Stefano Bandecchi ha voluto i dirigenti scolastici di tutti gli istituti superiori della provincia di Terni attorno al tavolo della sala del Consiglio già questa mattina. Li ha convocati per un inventario puntuale delle urgenze, numeri alla mano, e per comunicare una linea che rompe con la stagione delle attese: “La Provincia ha disponibilità di risorse per eseguire gli interventi necessari, ascoltando e recependo le richieste delle dirigenze”. Il presidente ha aggiunto un tassello che sposta subito il confronto dal piano degli annunci a quello dei fatti: andrà personalmente in ogni scuola a verificare lo stato degli edifici.

Il vertice ha fatto emergere un quadro di esigenze che toccano la vita quotidiana di migliaia di studenti. Al primo posto, i servizi igienici. Bandecchi non ha usato mezzi termini e ha confermato l’intenzione di procedere con una riqualificazione integrale di tutti i bagni che versano in condizioni inadeguate. “Sono tanti – ha spiegato – e dobbiamo procedere al loro rinnovamento integrale che è sinonimo di civiltà oltre ad essere servizi essenziali”.

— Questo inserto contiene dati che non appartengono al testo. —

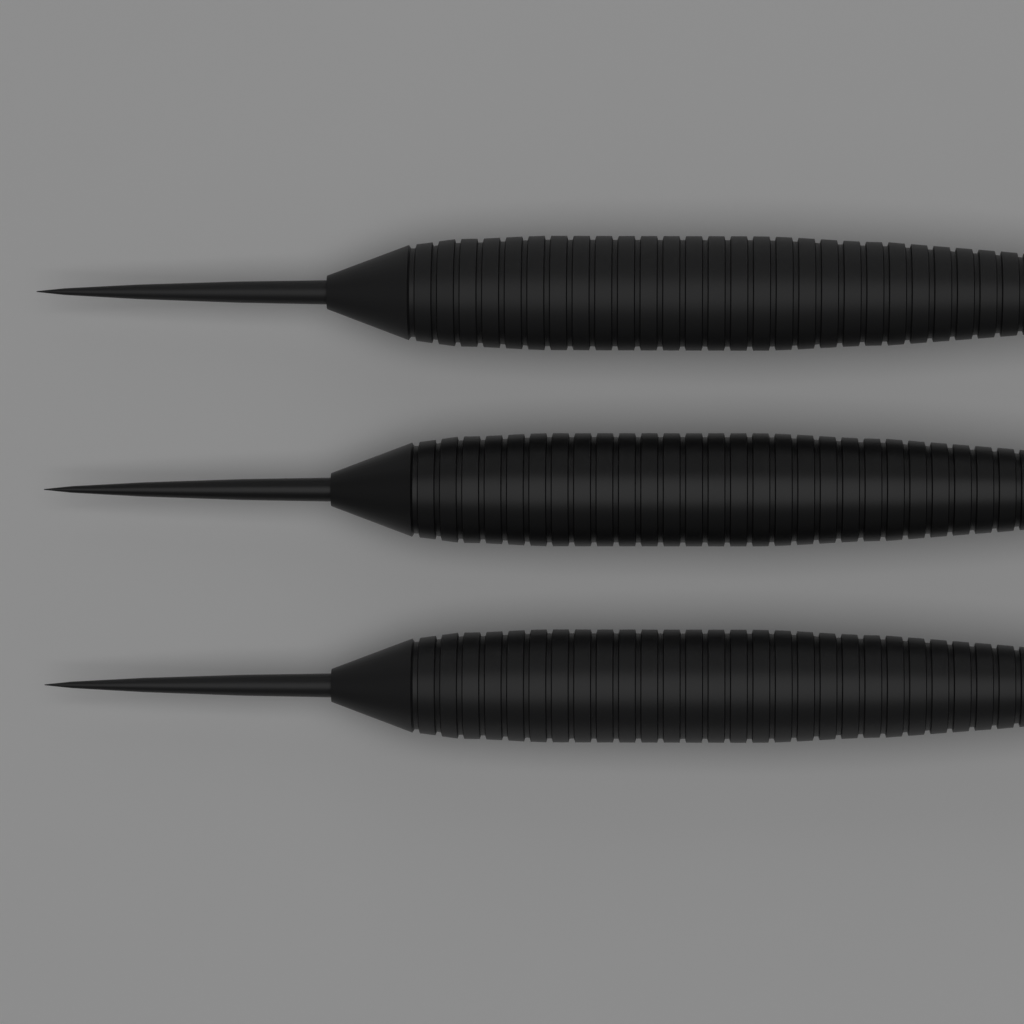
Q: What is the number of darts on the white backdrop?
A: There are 3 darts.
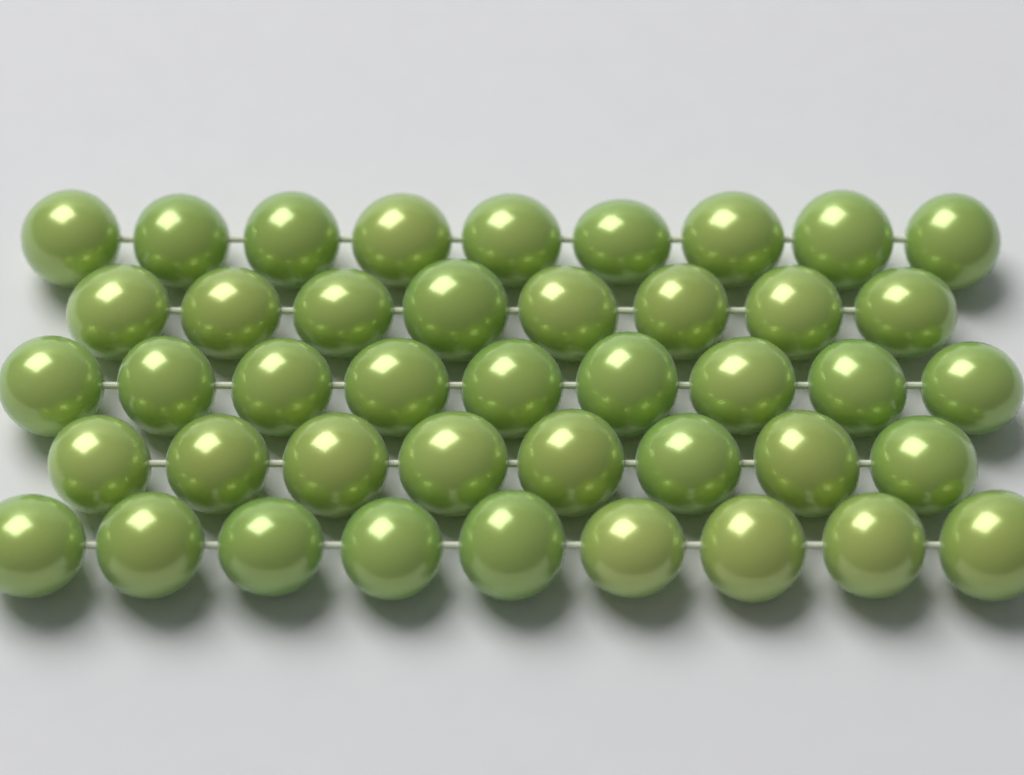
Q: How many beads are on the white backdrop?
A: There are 43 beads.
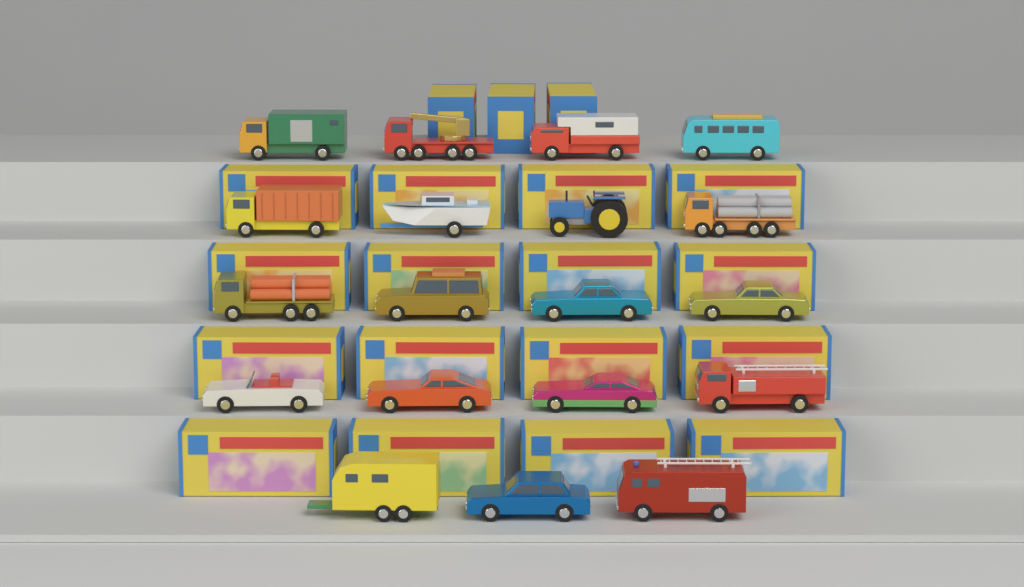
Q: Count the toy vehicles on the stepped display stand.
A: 19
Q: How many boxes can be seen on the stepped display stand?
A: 19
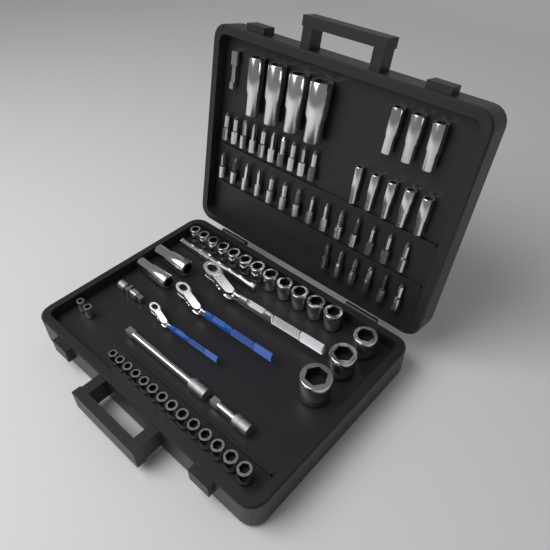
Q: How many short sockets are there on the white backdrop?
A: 31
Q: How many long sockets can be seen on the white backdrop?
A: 14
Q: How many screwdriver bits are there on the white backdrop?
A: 30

Accanto al nodo bagni, i dirigenti hanno portato all’attenzione della Provincia una serie di criticità strutturali: sicurezza, impianti elettrici e fognari, solai, spazi per la didattica. Non sono mancate richieste più circostanziate, che spaziano dalle palestre alle aule, dagli impianti antincendio alle impermeabilizzazioni, fino agli infissi. Un elenco corposo, che il presidente ha ascoltato con l’obiettivo dichiarato di tradurlo in cantieri.
La parola d’ordine, ripetuta più volte nel corso dell’incontro, è una sola: concretezza. Bandecchi ha chiesto ai dirigenti di indicare con precisione le priorità e ha garantito che la Provincia si muoverà per “agire presto e in modo efficace”. Ha poi ribadito un concetto che suona come una bussola dell’azione amministrativa: “le scuole sono presidi fondamentali per l’apprendimento ma anche per gli aspetti sociali e di crescita civile e devono mantenere la loro dignità”.
Per questo, ha assicurato, l’attenzione dell’ente rimarrà “altissima”. E ha fissato un metodo: andare di persona negli istituti, verificare lo stato dei luoghi e incrociare i sopralluoghi con le richieste emerse oggi. Un’impostazione che punta a ridurre le distanze tra le segnalazioni dei presidi e la fase esecutiva, in un settore dove la percezione del degrado rischia spesso di logorare la fiducia delle famiglie e del personale scolastico. L’intenzione dichiarata è quella di ridare dignità agli ambienti dove ogni giorno si forma la comunità civile del territorio.